How do you define luxury? Take a long and winding road to the heart of this stunning new resort, both the largest in scale and the smallest in room number of any Raffles in the world.

By Vincent Vichit-Vadakan

Sep 5, 2022

SOMETIMES I CAN BE LIKE a kid in a toy store over some of the most trivial things. As the limo was driving me to Raffles Bali, I was a little distracted by more treats and amenities than I knew I needed, like a leather-bound flask and shot glasses for refreshments, handmade sweets wrapped in banana leaves, nuts (“We have a cashew tree on the grounds, but not enough to serve our guests,” said my chatty driver, “yet”), magazines and a power bank for charging up after a long flight, I almost didn’t notice that we’d pulled up to the gates of the property.

When we drove into Raffles Bali, I was struck by how far the entrance is from the lobby–1.5 kilometers! That’s the first time the sheer scale of the resort hit me. Built over 23 hectares (making it the largest property anywhere in the world under the legendary Rafflesbrand) there are just 32 villas, which is the smallest number of keys for any Raffles. You do the math. That means that the resort, and by extension its guests, have a lot of room to play with. The owners also have plans for a 100-hectare golf course just over a hill, ensuring that the natural view from the resort will remain undisturbed.

Once I settled in, it was time to go exploring. Dika Nanta, the resort’s Botanical Guru, took me on a tour of one of the property’s most distinctive features: its sprawling lush grounds. The young man wears his title of guru well–he’s a walking, talking encyclopedia with a passion for plants and Balinese culture.

As we scoot around in a buggy on the resort’s hilly paths, he reels off factoids in his soothing but authoritative Balinese burr pointing out the direction in which the fronds of the travelers palm, adopted as the symbol of the hotel, grow (they grow on a north-south axis to catch the most sunlight); a bodhi tree (under one of which Buddha is said to have found enlightenment); the naupaka flower that looks like its missing half its petals because, legend says, of a lovers’ spat; and moringa, he grew up eating not because it’s a trendy superfood but because it grows wild here. We stop at a souring tamarind tree and I get to return the favor by sharing that not just the pulp of the fruit but the young leaves are also a popular addition to soups in the northeast of Thailand.

Back in my villa, it was time for strong black Javanese tea scented with jasmine flowers and leaves and jamu, healthy and herbaceous infusions and decoctions that are made up fresh daily. New snacks and fruit platters appeared every night with some of my favorites like huge juicy rambutan and tart crisp snake fruit.
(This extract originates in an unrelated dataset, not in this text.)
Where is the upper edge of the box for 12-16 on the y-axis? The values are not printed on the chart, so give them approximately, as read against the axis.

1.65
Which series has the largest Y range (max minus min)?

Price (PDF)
The all-seaview, all-private-pool villas have comfortable interiors, decked out with dark wood floors, rattan furniture and traditional batik fabrics. Outdoors, the spacious garden areas are a constant temptation to lounge about. My infinity pool looked over the Indian Ocean by day and the lights of Jimbaran by night. Nerdy plane-spotters (we all know at least one) will also enjoy the uninterrupted views of the runway of Bali Ngurah Rai International Airport in the distance. I spent more than one afternoon with a book in the shade of the pool-side gazebo, which was also a great place to curl up with an after-dinner drink and gaze at the stars.
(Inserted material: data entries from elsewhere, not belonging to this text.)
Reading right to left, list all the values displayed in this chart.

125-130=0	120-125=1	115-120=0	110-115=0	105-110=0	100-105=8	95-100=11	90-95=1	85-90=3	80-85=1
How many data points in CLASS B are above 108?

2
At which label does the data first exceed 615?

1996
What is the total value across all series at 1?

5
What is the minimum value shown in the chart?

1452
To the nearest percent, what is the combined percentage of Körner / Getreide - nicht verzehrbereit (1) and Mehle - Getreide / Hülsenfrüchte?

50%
I started each day with a one-on-one yoga session. Why am I an early (OK, earlier) riser when I’m traveling yet I find it so hard to drag myself to the gym when I’m home? That’s a rhetorical question, but morning yoga here delivers an energizing, rewarding experience.

After yoga, it was a short walk from the outdoor studio to rewards of a tastier nature. Breakfast at Rumari offers panoramic sea views with some of the best croissants this side of Paris. Even if you’re an eggs Benedict (which, incidentally, are excellent here) sort of person, don’t miss Rumari’s renditions of humble Balinese dishes like tipat blayag, rice cakes served with braised pork and condiments.

Each Raffles has its own take on the classic Singapore Sling, a nod to the drink created in the original Singapore hotel in 1915. Here the Bali Sling makes good use of Balinese arak, a fermented spirit that gives the drink a kick, as well as jackfruit and butterfly pea flower.

By night, Rumari comes alive with chef Gaetan Biesuz’s modern take on Indonesian food like his babi guling. Not just your ordinary roadside roast pork popular around the island, this sophisticated version is made from free-range pork from the Bali Heritage Pig Farm, where only small numbers of local black pigs are raised in optimum conditions. Chef G., as he is known, serves it as a trio of a pork chop, a fork-tender piece of belly and a spiced sausage, all on the same plate.

If you can’t tear yourself away from the public pool, you can also enjoy the international menu at Loloan. Or explore the nooks and crannies of the expansive estate with a barbecue on a hillside or even retreat into the resort’s secret cave with more atmosphere than you could shake a Flintstone-sized club at.

Raffles Bali is 20 minutes from Ngurah Rai International Airport in Denpasar; Ocean Pool Villas from Rp14.2 million.